Millennial-Scale Paleoclimatic Cyclicity Recorded in Paleozoic Marine Deposits
Maya B. Elrick (Earth and Planetary Sciences, University of New Mexico, Albuquerque, NM 87131; email@example.com); Linda A. Hinnov (Earth and Planetary Sciences, Johns Hopkins University, Baltimore MD, 21218; firstname.lastname@example.org)
Paleozoic marine stratigraphic sections have been investigated to evaluate the origin and approximate duration of rhythmically interbedded limestone-marl couplets ("rhythmites"). The Cambrian through Mississippian deposits (~540-360 m.y.) represent deposition during widely varying paleogeographic (western U.S. and Canada, Appalachians), tectonic (passive margin, foreland basin), climatic (greenhouse, incipient icehouse), paleobiologic (pre- and post-terrestrial plant evolution), and eustatic settings. Despite these major differences, the rhythmite successions are strikingly similar in character. Limestone layers (4-10 cm thick) are composed of unfossiliferous, laminated pelleted lime mudstone; marl layers (<4 cm thick) are composed of laminated, unfossiliferous, argillaceous pelleted limestone. The preservation of laminae, lack of fossils, and associated facies relationships indicate that the rhythmites were deposited in anoxic waters below storm-wave base and individual graded laminae (<1 mm thick) represent deposition from distal storm deposits or dilute density currents. Because calcareous pelagic microorganisms did not evolve until the Mesozoic, the fine-grained carbonate material must have been derived from associated shallow carbonate shelves (detrital) and transported seaward via dilute density currents and/or storm-generated currents. Fluctuations in this carbonate component suggests that the interbedding was controlled by changes in storm track location/intensity or marine processes controlling density current generation.

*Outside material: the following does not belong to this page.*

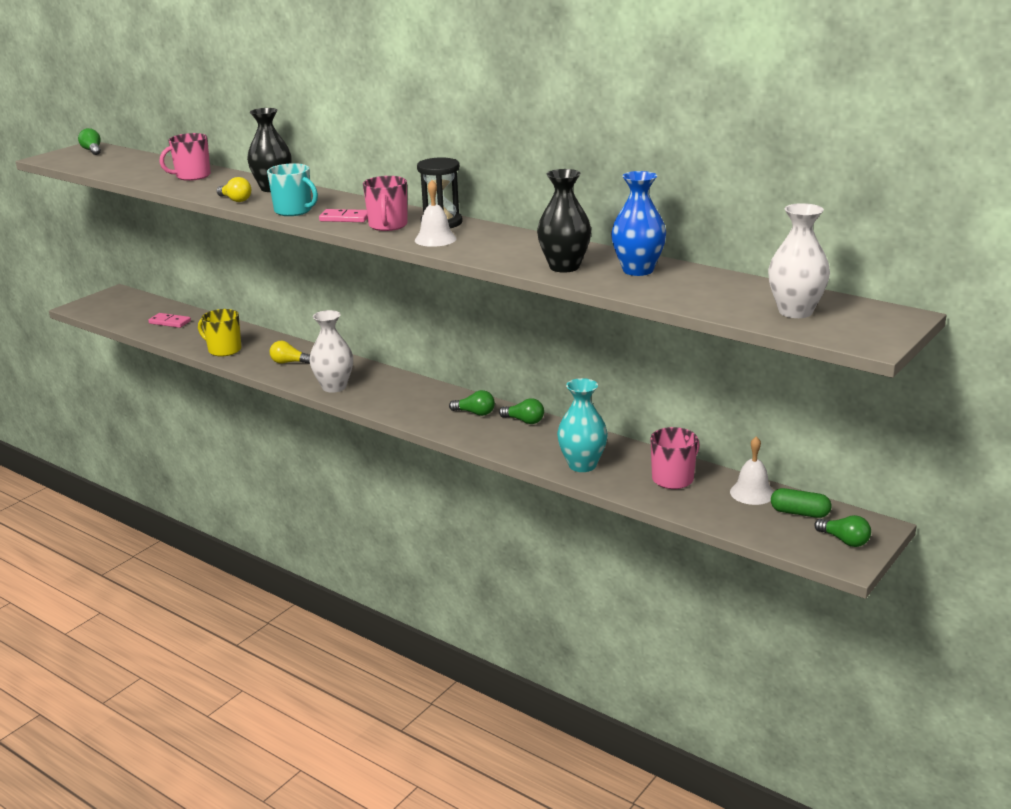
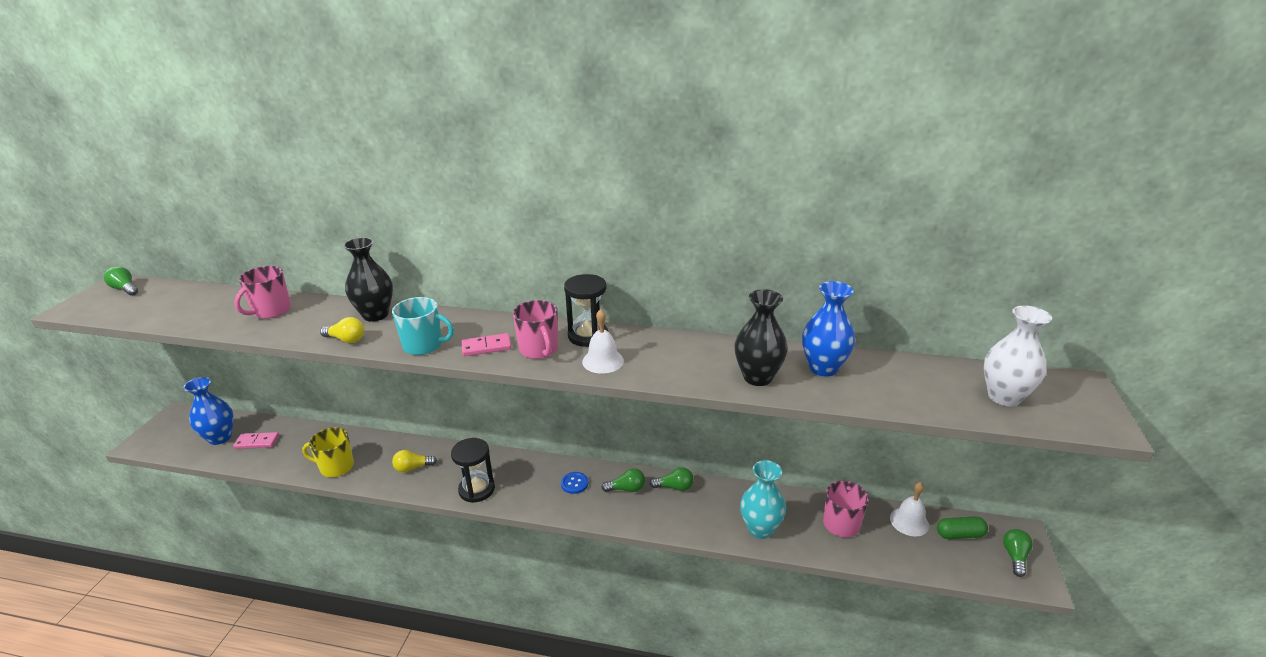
camera: 25 degrees left, 5 degrees up
(142, 314) = (220, 438): none -> blue vase
(334, 387) = (477, 489): white vase -> black hourglass
(428, 400) = (574, 483): none -> blue button
(844, 540) = (1015, 557): green light bulb -> green light bulb turned 90 degrees counterclockwise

Time series analysis of wt% carbonate was conducted to determine the dominant limestone-marl couplet wavelength (or periodicity). The durations of the wavelengths were calculated by estimating accumulation rates using biostratigraphic controls. The estimated range of accumulation rates for all the studied rhythmite successions suggests that the basic limestone-marl couplet has millennial-scale periodicity (<3000 years). The results from this study combined with other work from Ordovician and Permian evaporites suggests that millennial-scale paleoclimate fluctuations occurred throughout the Paleozoic and are a persistent feature of the Earth's ocean and atmosphere.